Copy the data below word for word, from its first line down to the line containing "name author: Sims", including both of those lines.
— start of Task input —
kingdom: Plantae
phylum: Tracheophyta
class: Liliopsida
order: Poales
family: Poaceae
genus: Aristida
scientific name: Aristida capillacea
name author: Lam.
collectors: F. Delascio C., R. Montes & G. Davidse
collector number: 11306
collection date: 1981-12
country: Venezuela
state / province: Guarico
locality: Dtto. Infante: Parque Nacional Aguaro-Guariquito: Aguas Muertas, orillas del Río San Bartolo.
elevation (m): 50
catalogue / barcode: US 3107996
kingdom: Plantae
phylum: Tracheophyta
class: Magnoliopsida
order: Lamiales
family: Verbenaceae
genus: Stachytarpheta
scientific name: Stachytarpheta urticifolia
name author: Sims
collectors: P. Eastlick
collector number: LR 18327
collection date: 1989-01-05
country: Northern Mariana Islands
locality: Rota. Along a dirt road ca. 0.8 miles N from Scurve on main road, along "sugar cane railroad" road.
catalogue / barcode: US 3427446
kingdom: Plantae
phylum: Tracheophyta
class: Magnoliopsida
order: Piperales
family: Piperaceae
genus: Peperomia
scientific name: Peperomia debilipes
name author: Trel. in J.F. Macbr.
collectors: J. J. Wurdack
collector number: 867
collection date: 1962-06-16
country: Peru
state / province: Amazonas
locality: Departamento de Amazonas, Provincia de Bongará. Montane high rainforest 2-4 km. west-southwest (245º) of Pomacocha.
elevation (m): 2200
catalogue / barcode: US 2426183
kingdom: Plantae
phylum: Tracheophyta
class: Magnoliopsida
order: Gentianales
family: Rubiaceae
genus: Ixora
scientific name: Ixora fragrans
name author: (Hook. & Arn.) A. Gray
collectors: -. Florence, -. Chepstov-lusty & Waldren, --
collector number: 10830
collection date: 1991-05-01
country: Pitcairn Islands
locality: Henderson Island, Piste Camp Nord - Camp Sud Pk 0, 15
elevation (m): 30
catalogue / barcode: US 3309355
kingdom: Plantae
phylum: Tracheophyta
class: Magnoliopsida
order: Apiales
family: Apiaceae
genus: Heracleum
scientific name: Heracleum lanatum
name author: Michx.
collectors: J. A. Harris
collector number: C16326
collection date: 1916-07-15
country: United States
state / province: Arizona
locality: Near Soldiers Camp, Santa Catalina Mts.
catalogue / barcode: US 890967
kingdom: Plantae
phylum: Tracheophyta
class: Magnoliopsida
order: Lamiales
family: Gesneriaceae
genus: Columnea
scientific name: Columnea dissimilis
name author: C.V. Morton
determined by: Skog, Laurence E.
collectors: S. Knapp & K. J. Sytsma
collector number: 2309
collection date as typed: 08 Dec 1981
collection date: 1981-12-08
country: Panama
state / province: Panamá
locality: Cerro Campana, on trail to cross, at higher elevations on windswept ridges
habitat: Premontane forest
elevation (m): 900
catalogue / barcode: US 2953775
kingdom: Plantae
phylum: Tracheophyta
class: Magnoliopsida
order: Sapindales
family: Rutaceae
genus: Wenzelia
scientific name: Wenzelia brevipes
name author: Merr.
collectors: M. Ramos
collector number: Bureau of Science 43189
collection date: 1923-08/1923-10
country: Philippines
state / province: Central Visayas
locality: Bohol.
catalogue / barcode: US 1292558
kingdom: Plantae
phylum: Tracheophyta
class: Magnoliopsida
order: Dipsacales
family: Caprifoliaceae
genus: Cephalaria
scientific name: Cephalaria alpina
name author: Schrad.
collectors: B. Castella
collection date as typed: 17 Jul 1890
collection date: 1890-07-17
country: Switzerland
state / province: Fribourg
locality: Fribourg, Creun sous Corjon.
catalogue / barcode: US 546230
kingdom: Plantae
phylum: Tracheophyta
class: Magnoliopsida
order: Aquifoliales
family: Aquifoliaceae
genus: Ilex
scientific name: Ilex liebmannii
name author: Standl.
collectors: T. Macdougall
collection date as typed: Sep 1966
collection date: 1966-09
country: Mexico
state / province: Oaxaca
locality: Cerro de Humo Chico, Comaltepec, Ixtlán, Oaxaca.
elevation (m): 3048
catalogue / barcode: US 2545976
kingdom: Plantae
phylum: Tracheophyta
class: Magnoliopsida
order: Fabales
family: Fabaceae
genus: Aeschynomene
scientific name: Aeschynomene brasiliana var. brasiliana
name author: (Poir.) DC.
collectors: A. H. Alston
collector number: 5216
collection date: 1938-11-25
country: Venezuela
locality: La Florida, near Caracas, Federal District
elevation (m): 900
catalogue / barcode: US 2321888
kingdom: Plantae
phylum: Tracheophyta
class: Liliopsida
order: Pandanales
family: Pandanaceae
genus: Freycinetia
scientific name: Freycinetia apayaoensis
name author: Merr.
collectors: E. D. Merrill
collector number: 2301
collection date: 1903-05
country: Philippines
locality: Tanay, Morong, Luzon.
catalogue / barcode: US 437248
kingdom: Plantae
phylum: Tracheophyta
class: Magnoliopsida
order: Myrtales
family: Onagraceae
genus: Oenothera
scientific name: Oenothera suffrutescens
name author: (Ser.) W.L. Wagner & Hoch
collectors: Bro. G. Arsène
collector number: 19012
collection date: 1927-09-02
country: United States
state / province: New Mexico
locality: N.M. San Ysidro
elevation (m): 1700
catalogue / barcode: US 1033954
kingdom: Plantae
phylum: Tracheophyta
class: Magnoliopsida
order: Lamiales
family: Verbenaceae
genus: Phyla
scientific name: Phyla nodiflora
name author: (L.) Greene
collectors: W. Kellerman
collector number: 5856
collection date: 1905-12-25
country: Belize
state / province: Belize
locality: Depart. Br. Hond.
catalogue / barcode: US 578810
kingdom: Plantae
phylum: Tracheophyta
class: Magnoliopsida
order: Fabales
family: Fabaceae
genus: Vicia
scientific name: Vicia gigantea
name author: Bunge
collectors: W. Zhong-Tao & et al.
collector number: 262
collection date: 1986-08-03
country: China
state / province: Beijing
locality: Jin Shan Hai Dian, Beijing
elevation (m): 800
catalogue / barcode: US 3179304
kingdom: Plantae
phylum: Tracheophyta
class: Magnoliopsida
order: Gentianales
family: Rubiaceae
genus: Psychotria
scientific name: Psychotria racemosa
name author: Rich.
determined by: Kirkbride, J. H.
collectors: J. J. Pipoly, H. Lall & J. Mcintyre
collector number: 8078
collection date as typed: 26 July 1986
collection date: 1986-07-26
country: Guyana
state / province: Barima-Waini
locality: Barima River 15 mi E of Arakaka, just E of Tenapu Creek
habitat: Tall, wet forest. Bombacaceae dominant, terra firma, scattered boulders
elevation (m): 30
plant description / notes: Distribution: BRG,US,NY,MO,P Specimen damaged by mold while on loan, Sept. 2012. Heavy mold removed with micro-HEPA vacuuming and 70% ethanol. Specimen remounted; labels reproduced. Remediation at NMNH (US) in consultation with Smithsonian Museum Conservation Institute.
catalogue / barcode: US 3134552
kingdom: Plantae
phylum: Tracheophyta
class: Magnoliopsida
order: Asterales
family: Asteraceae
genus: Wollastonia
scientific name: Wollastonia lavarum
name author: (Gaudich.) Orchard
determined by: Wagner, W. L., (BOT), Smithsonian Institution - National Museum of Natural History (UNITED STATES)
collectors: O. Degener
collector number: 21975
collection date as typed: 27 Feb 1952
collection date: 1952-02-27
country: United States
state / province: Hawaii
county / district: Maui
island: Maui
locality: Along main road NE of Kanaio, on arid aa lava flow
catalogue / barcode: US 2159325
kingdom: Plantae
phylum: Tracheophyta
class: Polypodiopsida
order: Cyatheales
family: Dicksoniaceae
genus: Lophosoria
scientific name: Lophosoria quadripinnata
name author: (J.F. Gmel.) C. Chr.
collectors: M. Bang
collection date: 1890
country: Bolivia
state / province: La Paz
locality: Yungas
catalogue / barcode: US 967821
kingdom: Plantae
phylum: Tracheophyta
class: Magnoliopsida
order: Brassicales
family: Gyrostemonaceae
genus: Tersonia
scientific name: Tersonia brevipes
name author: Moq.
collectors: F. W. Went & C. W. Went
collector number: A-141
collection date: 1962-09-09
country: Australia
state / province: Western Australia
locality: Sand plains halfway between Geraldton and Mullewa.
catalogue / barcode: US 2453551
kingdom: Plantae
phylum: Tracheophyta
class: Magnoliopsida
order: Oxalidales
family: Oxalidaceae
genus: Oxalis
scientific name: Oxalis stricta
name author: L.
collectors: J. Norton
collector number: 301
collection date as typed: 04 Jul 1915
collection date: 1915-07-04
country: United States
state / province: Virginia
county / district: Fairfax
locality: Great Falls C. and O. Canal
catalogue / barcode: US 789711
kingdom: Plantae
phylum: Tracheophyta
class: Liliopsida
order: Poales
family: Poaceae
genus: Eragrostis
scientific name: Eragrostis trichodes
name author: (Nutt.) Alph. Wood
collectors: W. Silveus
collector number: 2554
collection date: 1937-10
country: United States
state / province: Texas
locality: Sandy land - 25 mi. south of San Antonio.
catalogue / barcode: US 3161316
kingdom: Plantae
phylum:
— end of Task input —
#### [Task result]
kingdom: Plantae
phylum: Tracheophyta
class: Liliopsida
order: Poales
family: Poaceae
genus: Aristida
scientific name: Aristida capillacea
name author: Lam.
collectors: F. Delascio C., R. Montes & G. Davidse
collector number: 11306
collection date: 1981-12
country: Venezuela
state / province: Guarico
locality: Dtto. Infante: Parque Nacional Aguaro-Guariquito: Aguas Muertas, orillas del Río San Bartolo.
elevation (m): 50
catalogue / barcode: US 3107996
kingdom: Plantae
phylum: Tracheophyta
class: Magnoliopsida
order: Lamiales
family: Verbenaceae
genus: Stachytarpheta
scientific name: Stachytarpheta urticifolia
name author: Sims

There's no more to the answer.